■ **Exercise prompt**
Locate the word "library" in the entries below, then gather every line that holds it.

___ Source information

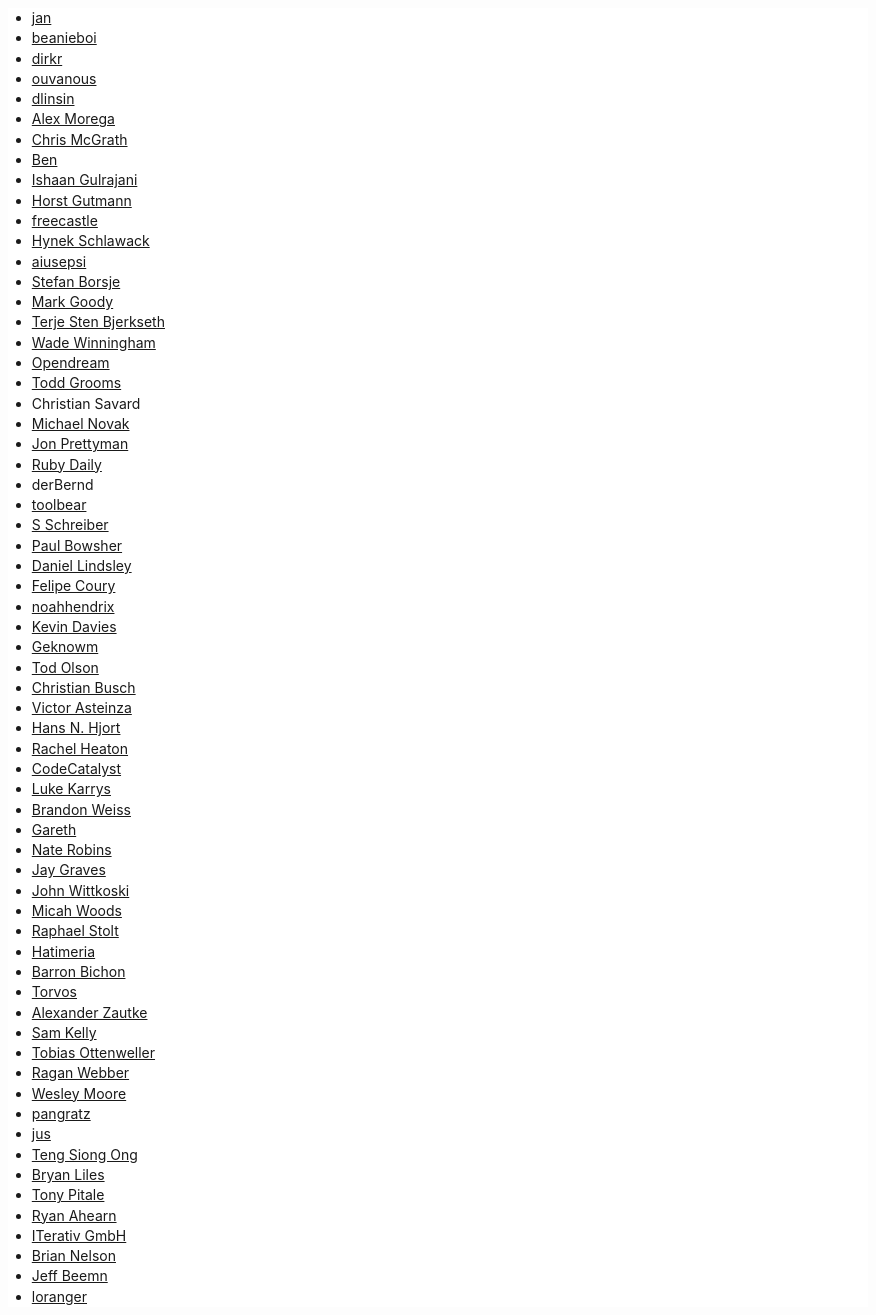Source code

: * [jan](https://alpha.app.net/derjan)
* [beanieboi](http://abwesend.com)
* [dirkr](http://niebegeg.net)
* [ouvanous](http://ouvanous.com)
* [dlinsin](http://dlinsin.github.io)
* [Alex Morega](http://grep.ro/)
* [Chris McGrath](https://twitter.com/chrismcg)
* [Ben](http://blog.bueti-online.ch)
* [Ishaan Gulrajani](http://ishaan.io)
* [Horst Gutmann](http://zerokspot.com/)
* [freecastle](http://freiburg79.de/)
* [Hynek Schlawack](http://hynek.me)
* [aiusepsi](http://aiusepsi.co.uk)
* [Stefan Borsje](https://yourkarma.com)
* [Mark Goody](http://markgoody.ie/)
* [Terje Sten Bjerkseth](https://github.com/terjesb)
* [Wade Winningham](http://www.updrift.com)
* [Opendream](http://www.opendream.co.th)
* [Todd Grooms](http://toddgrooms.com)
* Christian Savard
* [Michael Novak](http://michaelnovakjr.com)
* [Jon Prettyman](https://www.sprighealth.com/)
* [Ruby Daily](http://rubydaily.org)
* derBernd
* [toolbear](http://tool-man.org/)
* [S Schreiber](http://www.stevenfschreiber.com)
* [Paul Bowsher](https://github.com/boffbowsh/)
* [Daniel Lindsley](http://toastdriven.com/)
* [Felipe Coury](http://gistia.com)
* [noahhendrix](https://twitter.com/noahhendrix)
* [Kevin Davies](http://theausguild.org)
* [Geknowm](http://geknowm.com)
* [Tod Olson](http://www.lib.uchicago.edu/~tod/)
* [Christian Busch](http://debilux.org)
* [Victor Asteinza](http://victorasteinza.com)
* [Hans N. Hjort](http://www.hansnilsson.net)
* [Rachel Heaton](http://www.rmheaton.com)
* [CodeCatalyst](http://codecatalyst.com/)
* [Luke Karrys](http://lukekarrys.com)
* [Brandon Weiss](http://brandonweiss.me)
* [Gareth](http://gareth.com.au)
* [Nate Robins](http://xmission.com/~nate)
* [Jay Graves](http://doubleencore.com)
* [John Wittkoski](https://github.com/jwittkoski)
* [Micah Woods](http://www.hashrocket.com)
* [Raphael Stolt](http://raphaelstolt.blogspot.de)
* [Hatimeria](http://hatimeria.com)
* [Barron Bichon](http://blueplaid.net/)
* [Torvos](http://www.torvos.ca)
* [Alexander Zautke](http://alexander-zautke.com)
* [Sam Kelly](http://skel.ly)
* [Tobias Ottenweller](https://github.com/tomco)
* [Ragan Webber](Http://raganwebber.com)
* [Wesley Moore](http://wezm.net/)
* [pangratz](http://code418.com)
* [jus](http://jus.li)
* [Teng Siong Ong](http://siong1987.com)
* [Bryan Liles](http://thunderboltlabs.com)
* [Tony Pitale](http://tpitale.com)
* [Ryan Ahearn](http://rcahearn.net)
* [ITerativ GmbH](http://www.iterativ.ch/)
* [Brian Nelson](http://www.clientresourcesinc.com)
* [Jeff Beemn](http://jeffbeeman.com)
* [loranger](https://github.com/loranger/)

______
___ Source information

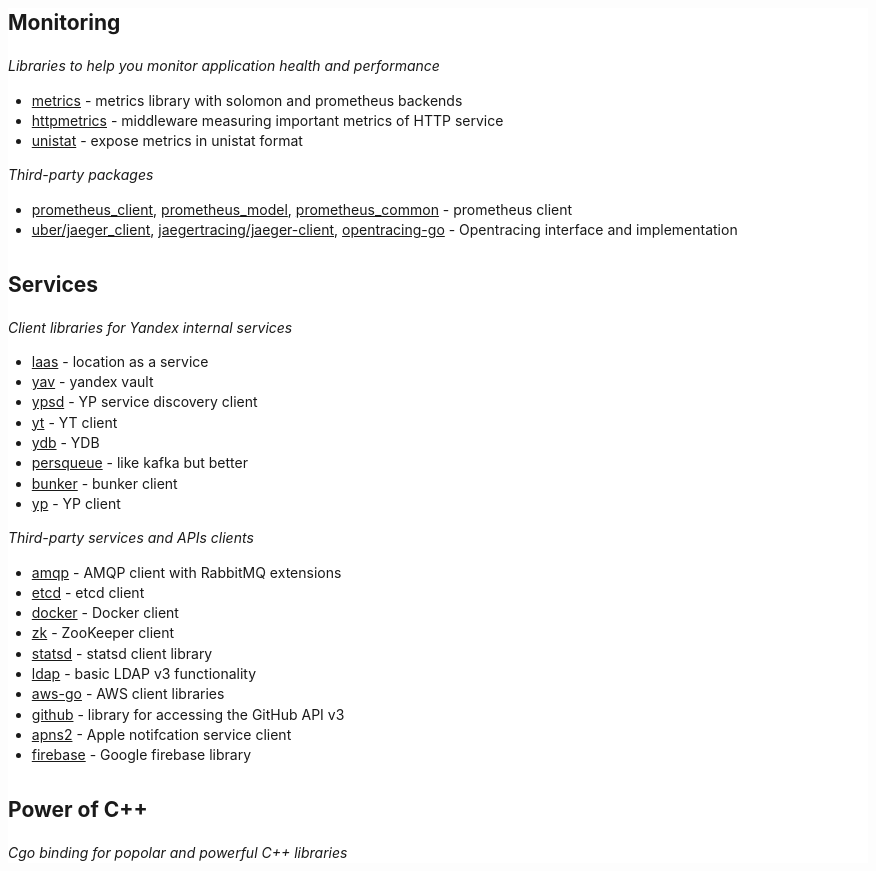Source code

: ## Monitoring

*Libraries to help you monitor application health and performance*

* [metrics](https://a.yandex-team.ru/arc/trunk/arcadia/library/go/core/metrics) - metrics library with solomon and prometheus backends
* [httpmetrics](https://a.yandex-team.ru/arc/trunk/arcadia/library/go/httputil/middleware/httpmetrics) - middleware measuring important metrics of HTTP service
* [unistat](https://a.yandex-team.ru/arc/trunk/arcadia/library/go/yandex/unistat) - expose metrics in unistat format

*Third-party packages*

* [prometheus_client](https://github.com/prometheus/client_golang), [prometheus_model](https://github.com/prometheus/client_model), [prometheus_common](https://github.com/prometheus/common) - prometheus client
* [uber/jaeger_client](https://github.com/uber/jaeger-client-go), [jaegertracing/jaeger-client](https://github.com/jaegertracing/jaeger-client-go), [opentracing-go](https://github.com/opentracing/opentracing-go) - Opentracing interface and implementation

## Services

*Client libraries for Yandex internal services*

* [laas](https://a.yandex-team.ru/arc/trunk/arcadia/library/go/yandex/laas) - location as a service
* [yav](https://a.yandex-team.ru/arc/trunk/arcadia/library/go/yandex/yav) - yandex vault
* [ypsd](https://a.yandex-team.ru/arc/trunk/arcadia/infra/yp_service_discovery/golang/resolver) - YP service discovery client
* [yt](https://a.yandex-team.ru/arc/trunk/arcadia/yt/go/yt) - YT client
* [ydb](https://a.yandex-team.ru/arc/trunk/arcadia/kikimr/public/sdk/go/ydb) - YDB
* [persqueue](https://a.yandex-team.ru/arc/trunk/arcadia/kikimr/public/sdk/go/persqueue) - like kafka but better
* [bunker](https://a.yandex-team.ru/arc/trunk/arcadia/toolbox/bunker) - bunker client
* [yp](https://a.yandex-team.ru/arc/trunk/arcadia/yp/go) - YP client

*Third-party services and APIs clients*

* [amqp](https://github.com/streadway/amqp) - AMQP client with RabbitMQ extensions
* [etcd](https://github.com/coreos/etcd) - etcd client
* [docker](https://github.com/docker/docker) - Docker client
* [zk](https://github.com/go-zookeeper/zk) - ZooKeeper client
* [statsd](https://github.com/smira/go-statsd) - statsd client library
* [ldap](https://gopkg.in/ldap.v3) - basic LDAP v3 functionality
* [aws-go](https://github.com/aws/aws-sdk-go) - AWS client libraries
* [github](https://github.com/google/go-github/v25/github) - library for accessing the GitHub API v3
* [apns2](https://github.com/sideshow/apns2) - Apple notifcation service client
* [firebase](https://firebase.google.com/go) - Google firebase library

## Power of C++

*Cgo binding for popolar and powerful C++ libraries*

______

■ **Task response**
* [metrics](https://a.yandex-team.ru/arc/trunk/arcadia/library/go/core/metrics) - metrics library with solomon and prometheus backends
* [httpmetrics](https://a.yandex-team.ru/arc/trunk/arcadia/library/go/httputil/middleware/httpmetrics) - middleware measuring important metrics of HTTP service
* [unistat](https://a.yandex-team.ru/arc/trunk/arcadia/library/go/yandex/unistat) - expose metrics in unistat format
* [laas](https://a.yandex-team.ru/arc/trunk/arcadia/library/go/yandex/laas) - location as a service
* [yav](https://a.yandex-team.ru/arc/trunk/arcadia/library/go/yandex/yav) - yandex vault
* [statsd](https://github.com/smira/go-statsd) - statsd client library
* [github](https://github.com/google/go-github/v25/github) - library for accessing the GitHub API v3
* [firebase](https://firebase.google.com/go) - Google firebase library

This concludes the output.